DATA SHOWN Block Start

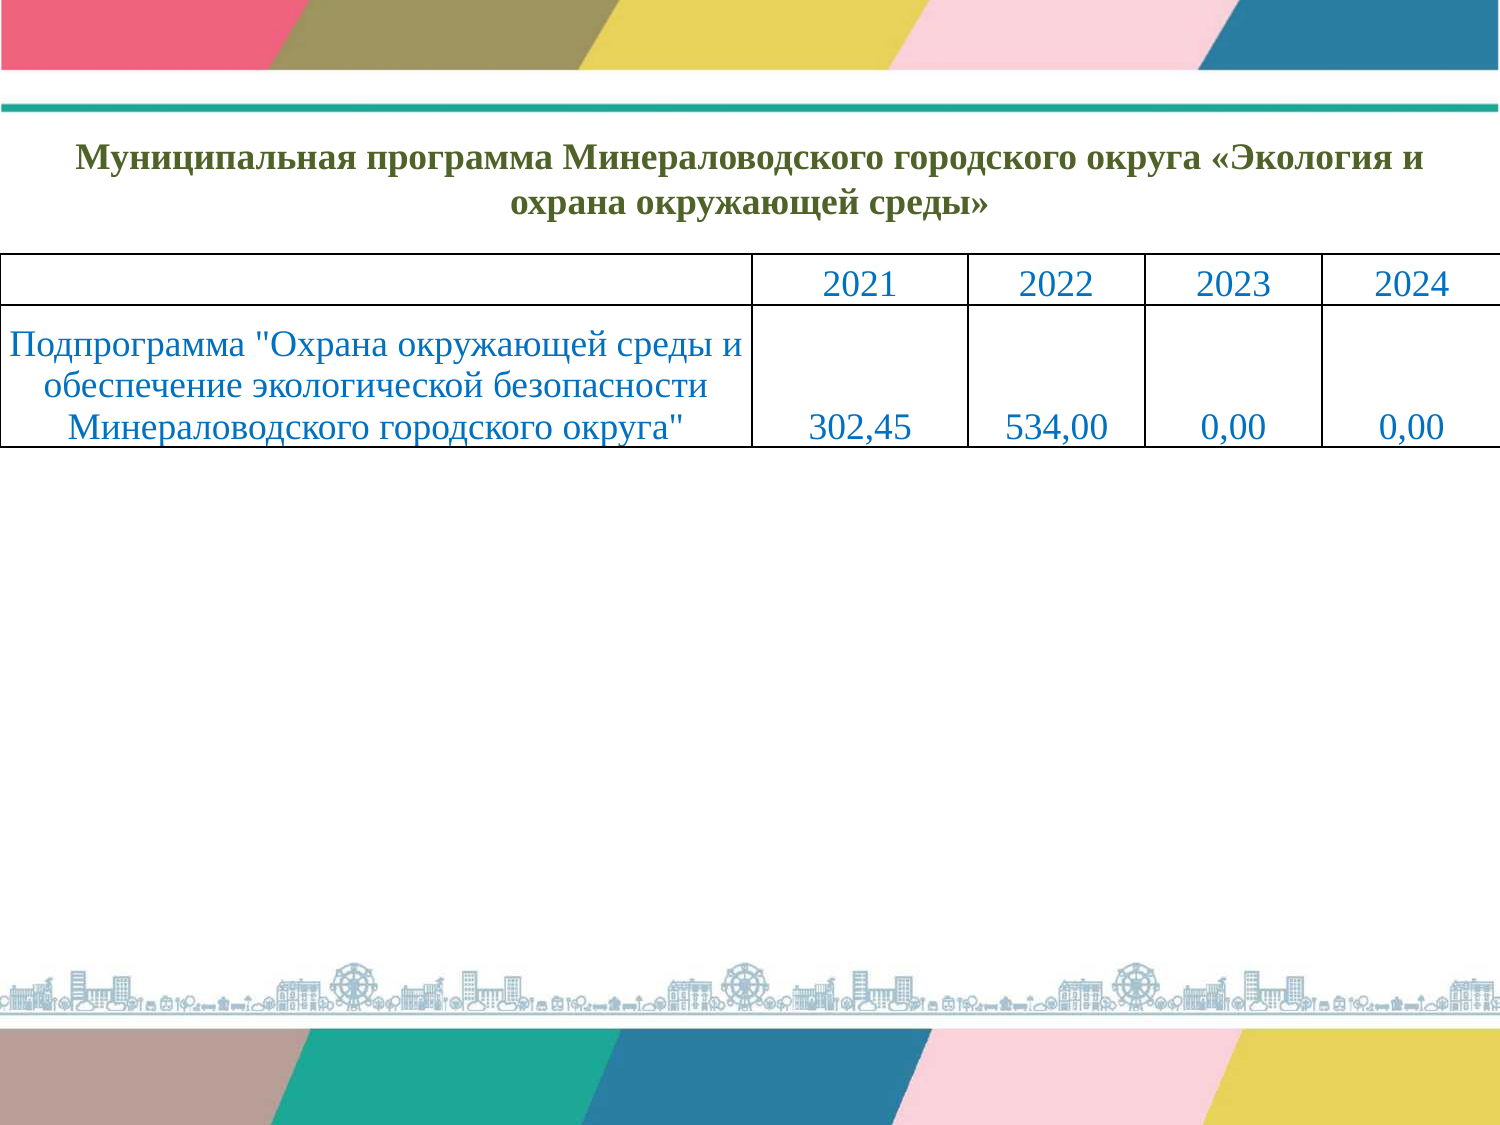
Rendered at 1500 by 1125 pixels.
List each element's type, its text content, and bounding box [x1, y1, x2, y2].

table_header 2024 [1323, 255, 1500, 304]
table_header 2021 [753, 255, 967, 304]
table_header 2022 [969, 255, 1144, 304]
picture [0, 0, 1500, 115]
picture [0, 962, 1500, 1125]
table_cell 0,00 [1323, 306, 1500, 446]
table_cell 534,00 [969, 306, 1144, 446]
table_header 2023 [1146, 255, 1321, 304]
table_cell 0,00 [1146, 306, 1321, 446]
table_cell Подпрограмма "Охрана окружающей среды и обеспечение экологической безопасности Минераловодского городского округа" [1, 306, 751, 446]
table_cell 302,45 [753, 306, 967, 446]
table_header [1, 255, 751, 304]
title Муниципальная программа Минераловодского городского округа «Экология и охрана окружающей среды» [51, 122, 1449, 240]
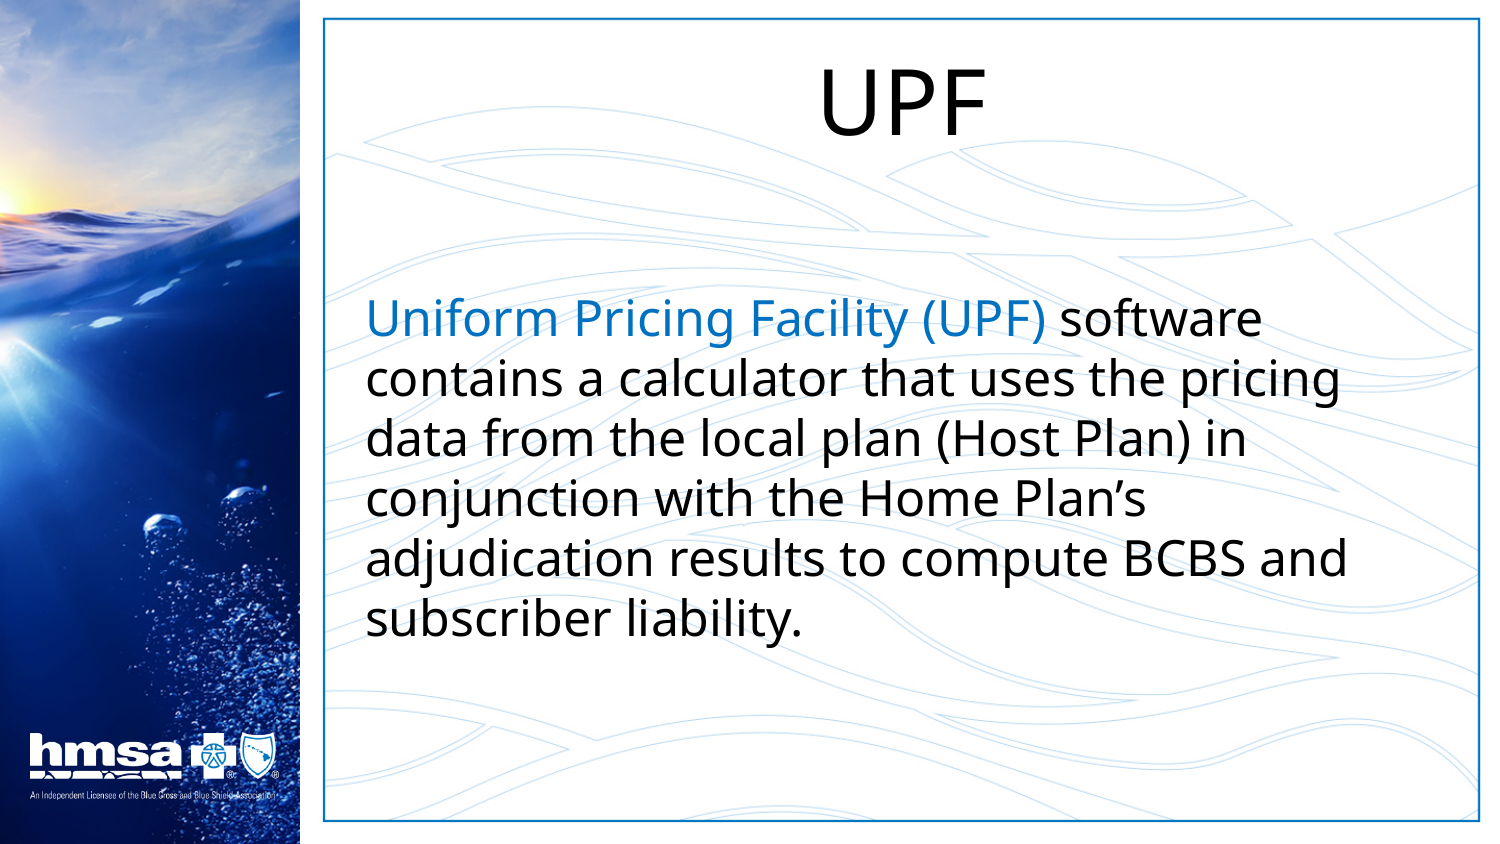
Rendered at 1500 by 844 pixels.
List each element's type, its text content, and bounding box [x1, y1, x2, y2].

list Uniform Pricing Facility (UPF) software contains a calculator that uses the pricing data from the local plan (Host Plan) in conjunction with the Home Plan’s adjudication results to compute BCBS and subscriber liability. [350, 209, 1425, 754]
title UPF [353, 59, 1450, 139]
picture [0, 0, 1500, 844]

DATA SHOWN Block End

◆ **EXERCISE GOAL**
Repeat every entry above exactly as written and omit any pictures it holds.

◆ **WORKED SOLUTION**
Rendered at 1500 by 1125 pixels.
List each element's type, its text content, and bounding box [x1, y1, x2, y2].

table_header 2024 [1323, 255, 1500, 304]
table_header 2021 [753, 255, 967, 304]
table_header 2022 [969, 255, 1144, 304]
picture [0, 0, 1500, 115]
picture [0, 962, 1500, 1125]
table_cell 0,00 [1323, 306, 1500, 446]
table_cell 534,00 [969, 306, 1144, 446]
table_header 2023 [1146, 255, 1321, 304]
table_cell 0,00 [1146, 306, 1321, 446]
table_cell Подпрограмма "Охрана окружающей среды и обеспечение экологической безопасности Минераловодского городского округа" [1, 306, 751, 446]
table_cell 302,45 [753, 306, 967, 446]
table_header [1, 255, 751, 304]
title Муниципальная программа Минераловодского городского округа «Экология и охрана окружающей среды» [51, 122, 1449, 240]
Rendered at 1500 by 844 pixels.
List each element's type, its text content, and bounding box [x1, y1, x2, y2].

list Uniform Pricing Facility (UPF) software contains a calculator that uses the pricing data from the local plan (Host Plan) in conjunction with the Home Plan’s adjudication results to compute BCBS and subscriber liability. [350, 209, 1425, 754]
title UPF [353, 59, 1450, 139]
picture [0, 0, 1500, 844]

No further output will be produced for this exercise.